Posted by Beetle B. on Tue 22 January 2019

In IEEE-754, the implementer can signal an exception along with the result of the operation. Usually (or perhaps mandated?), the signal (or flag) remains once set. A subsequent operation does not clear it. The idea is that we can then perform multiple operations and check the flag at the end.

Some exceptions:

Invalid: This is when the input is invalid. The result is NaN.

DivideByZero: This is when you get an infinite result from finite inputs. Note that this will include \(\log(0)\).

Overflow: This occurs when the rounded result with an unrestricted exponent range would have an exponent greater than \(e_{\max}\).

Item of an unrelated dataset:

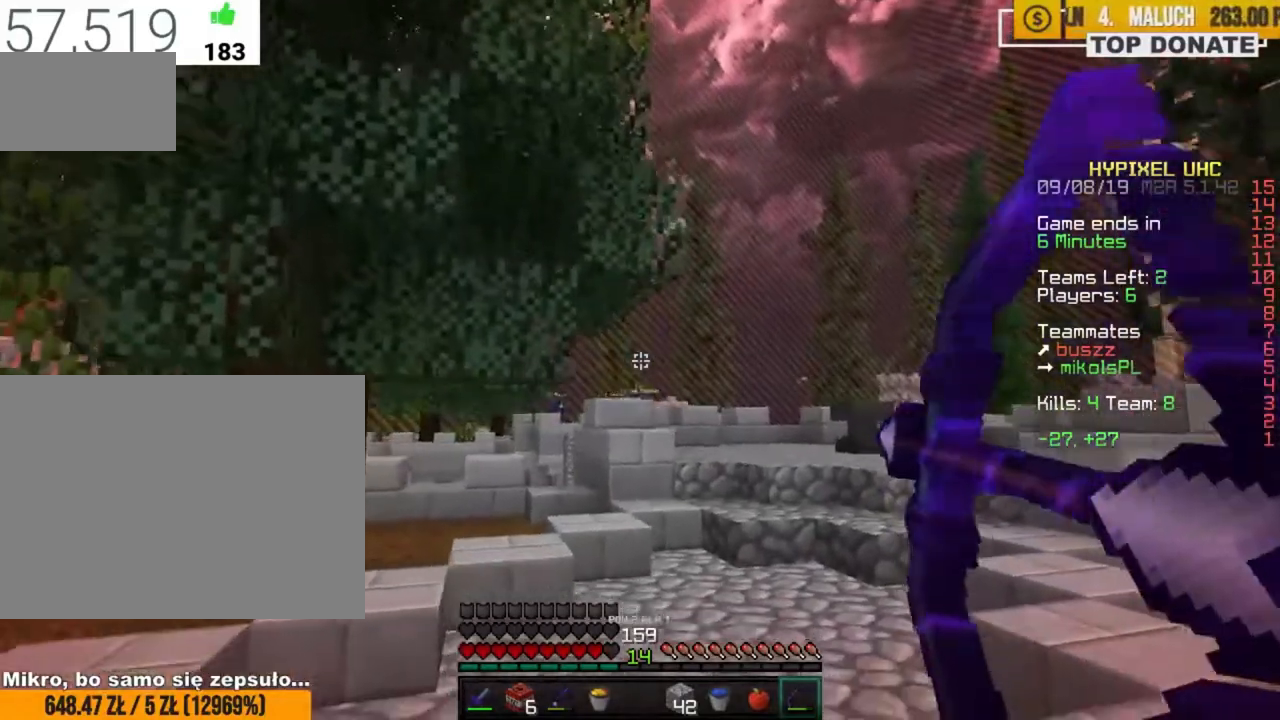
{"keys": ["w", "z"], "mouse": ["right"], "events": [[233, "mouse_right", "up"], [317, "mouse_right", "down"]]}
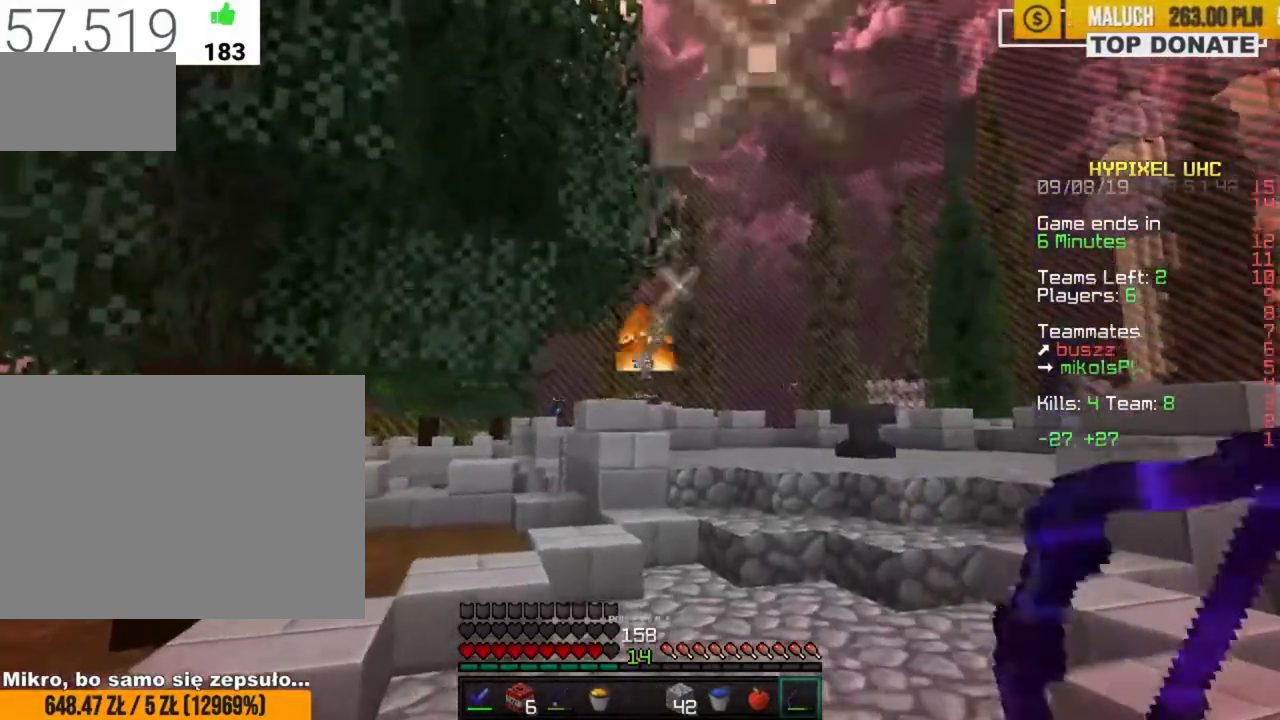
{"keys": ["w", "z"], "mouse": ["right"], "events": []}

Underflow: This was discussed here.

Inexact: This is signaled when the exact result cannot be represented as a floating point number.

Now if our floating point arithmetic follows the convention of IEEE-754 where \(e_{\min}=1-e_{\max}\), then:

  • If \(x\) is normal, \(1/x\) never overflows.
  • If \(x\) is a finite floating point number, then \(1/x\) can underflow. Typically, the rounded result is not 0 if we have subnormal numbers.

Generally, it is faster to handle exceptions than it is to prevent them. Say you have an algorithm that for the majority of cases would neither overflow or underflow. You can write your program to use that algorithm, and if an exception is detected, to switch to a different (slower) algorithm that is guaranteed not to over/underflow.